Проповедь закончилась, но слушатели этого еще не поняли — так и стояли, боясь пошевелиться, вздохнуть или шмыгнуть носом. Тем, кто стоял во втором и третьем ряду, проповедника так и не было видно: чтобы не шуметь, не заглядывали стоявшим впереди через плечо и не поднимались на цыпочки. Но ясно было, что смотрит, тем же требовательным и беспощадным взглядом. На всех сразу, на всю толпу вокруг себя. На каждого.
— Если есть достойные — идите за мной…
Человечек пошел вглубь леса так уверенно, словно родился и вырос здесь, в этой деревне. Темнота стояла — не видно ни зги, давно кончились сумерки, соваться без факела, значит, наверняка кости переломать, а он пошел.
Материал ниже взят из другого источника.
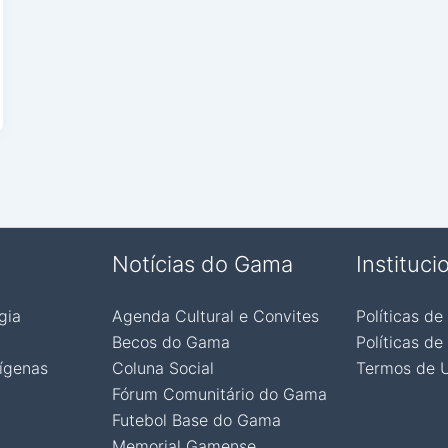
Notícias do Gama
Instituci
gia
Agenda Cultural e Convites
Políticas de
Becos do Gama
Políticas de
ígenas
Coluna Social
Termos de 
Fórum Comunitário do Gama
Futebol Base do Gama
Memorial Gamense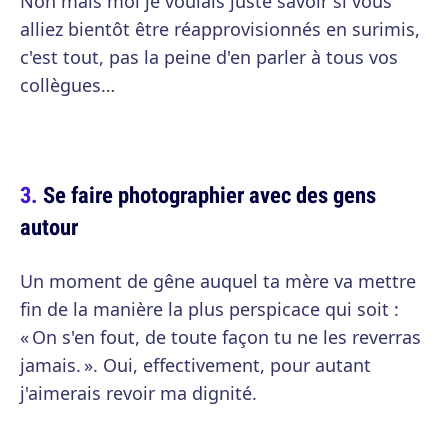
Non mais moi je voulais juste savoir si vous
alliez bientôt être réapprovisionnés en surimis,
c'est tout, pas la peine d'en parler à tous vos
collègues…
Se faire photographier avec des gens
autour
Un moment de gêne auquel ta mère va mettre
fin de la manière la plus perspicace qui soit :
« On s'en fout, de toute façon tu ne les reverras
jamais. ». Oui, effectivement, pour autant
j'aimerais revoir ma dignité.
Прямой и стройный, словно из благородных людей, но ноги, обутые в опорки, ступали с той цепкой уверенностью, которая только рожденным на земле, от земли, и доступна.
За ним пошли все, кто слишком уж испугался, а таких оказалось много.
5. Графство Саур — Собра
Небольшое рыбацкое судно не стало заходить на остров Грив, да и причалило вовсе не в порту Литта, как был уверен Саннио. Сходя на берег по пирсу в поселке рыбаков, юноша узнал от герцога, что они в Сауре, но на порт Элест поселок никак не походил. Переночевав в поселке, герцог со спутником отправились на северо-запад. Уже к середине дня Саннио ощутил в воздухе тревожный запах беды.
Многие деревни, через которые они проезжали, были разорены, — какие частично, а какие и целиком. Судя по нестерпимой вони отхожих мест, которая сопровождала их почти всю дорогу, здесь не так давно прошла целая армия. Несколько полей по обочине дороги были начисто вытоптаны, виднелись кострища и валялись кучи отбросов. Хмурые крестьяне починяли уцелевшие дома.
— Смотрите внимательно, Саннио, — посоветовал герцог. — О чем вам говорит вся эта картина?